We will be borrowing the maximum out of Mrs. TWM's 401k , which is not sufficient to cover the entire cost of the house. The balance will be covered by the owner taking back a note which will have a six month period of no payments. The 401k loan will take out payments from Mrs. TWM's paychecks every two weeks. This will actually turn out to be beneficial in that there will be at least two months out of the year that takes three payments, which should help pay down the loan a bit sooner. There are also no penalties for paying off a 401k loan early.
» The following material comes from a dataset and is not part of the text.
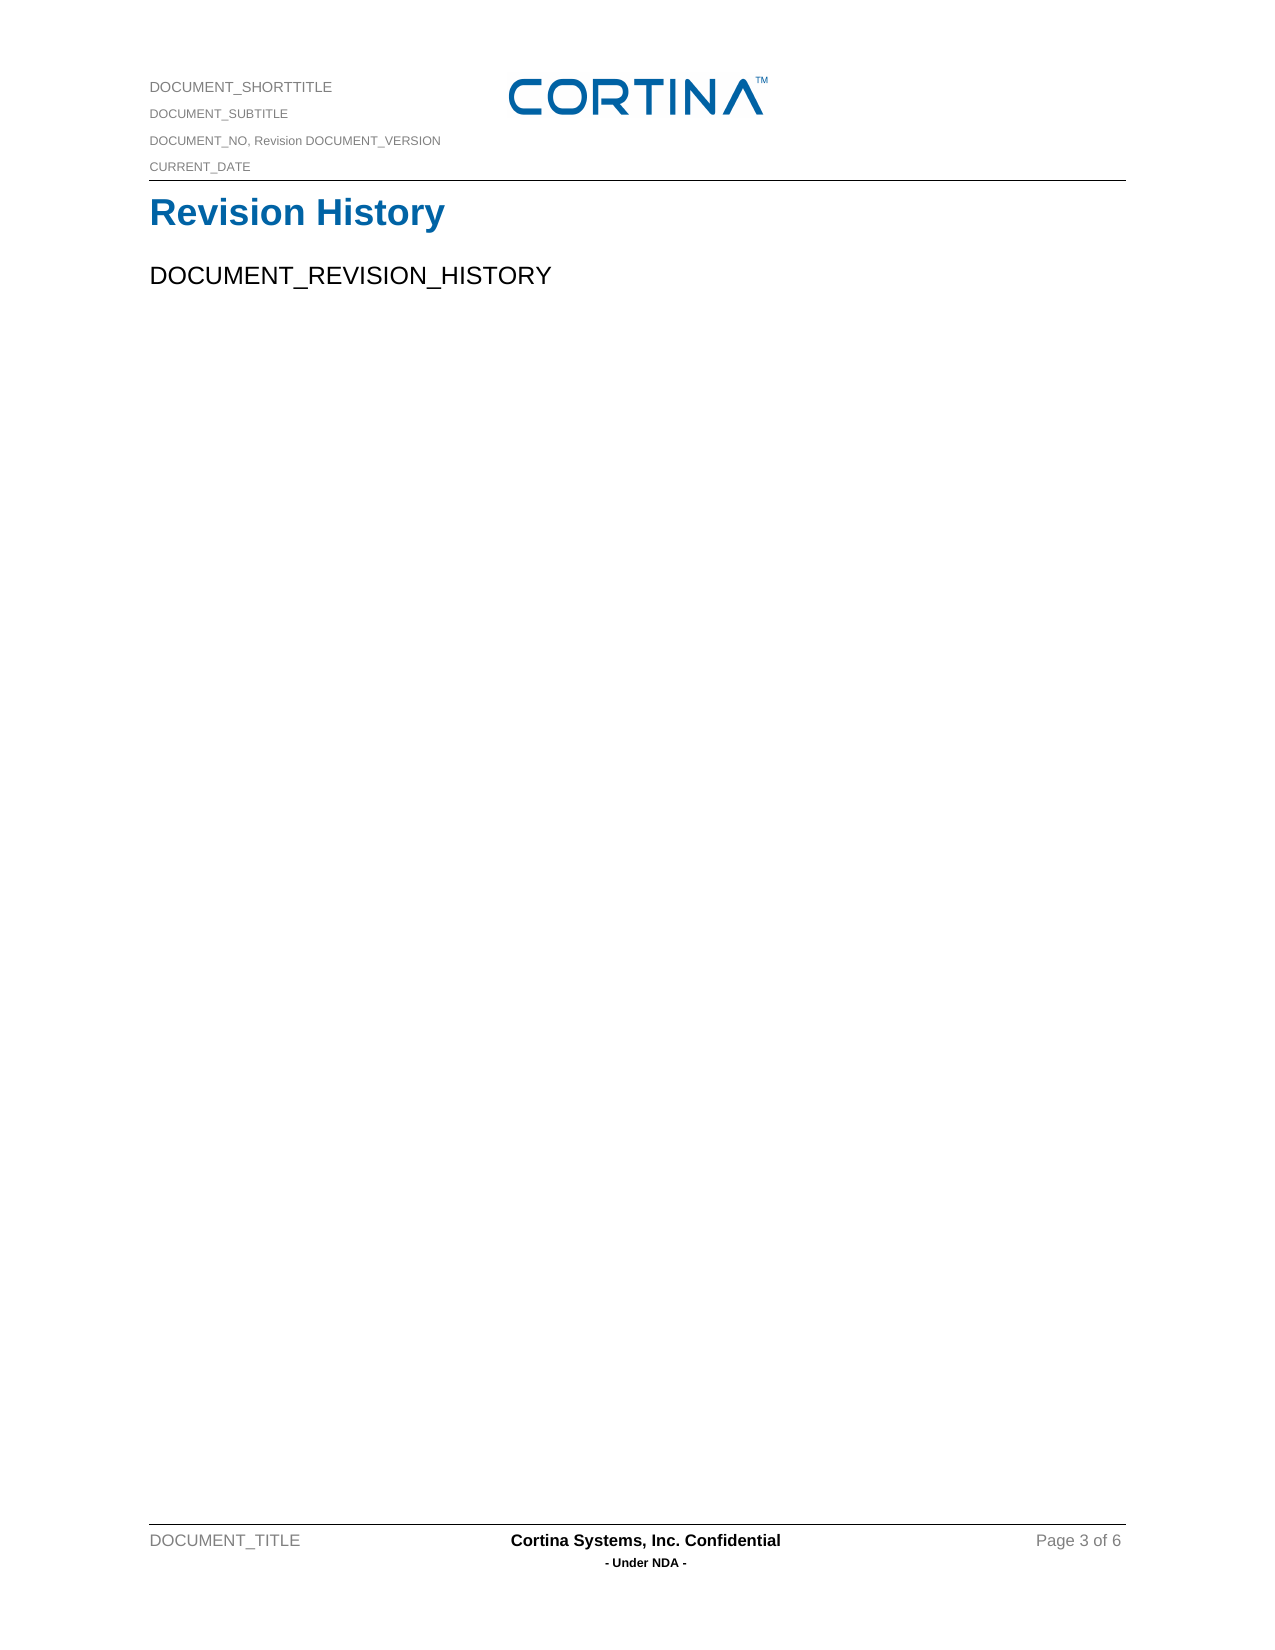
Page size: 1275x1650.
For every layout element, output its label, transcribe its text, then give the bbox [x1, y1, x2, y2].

picture [507, 72, 771, 118]
text Revision History [149, 191, 1126, 234]
text DOCUMENT_REVISION_HISTORY [149, 261, 1126, 290]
As for the note carried back by the owner, it is for one fourth the cost of the house. In the coming six months, we will be paying off credit cards completely in order to have the cash flow available to cover the payment. There is also some expectation that we will set up a home equity line of credit to pay of the note.

Of course, there are other costs associated with owning a home. We will have to have home owner's insurance and foot the bill for all repairs and improvements. And, in the near term, there are costs for the transaction, which will include a home inspection.

The risks we face are not having enough cashflow to make payments. Or, we are dependent on Mrs. TWM keeping her current job. If she loses it, then the loan would come due immediately. Our best bet is to build up equity as quickly as possible to mitigate that risk. One problem we currently have is that my own personal credit is inadequate, which is exacerbated with the tight money practices in effect resulting from pandemic response.

The opportunity presented to us is that by setting up a home equity line of credit, we will eventually be better positioned to put down payments on investment properties that will no doubt become available from the mountains of foreclosures that will occur in the coming months. There will be many nonperforming notes for sale in future. For now, we just have to focus on our current task, which is to buy the home. We can dream later.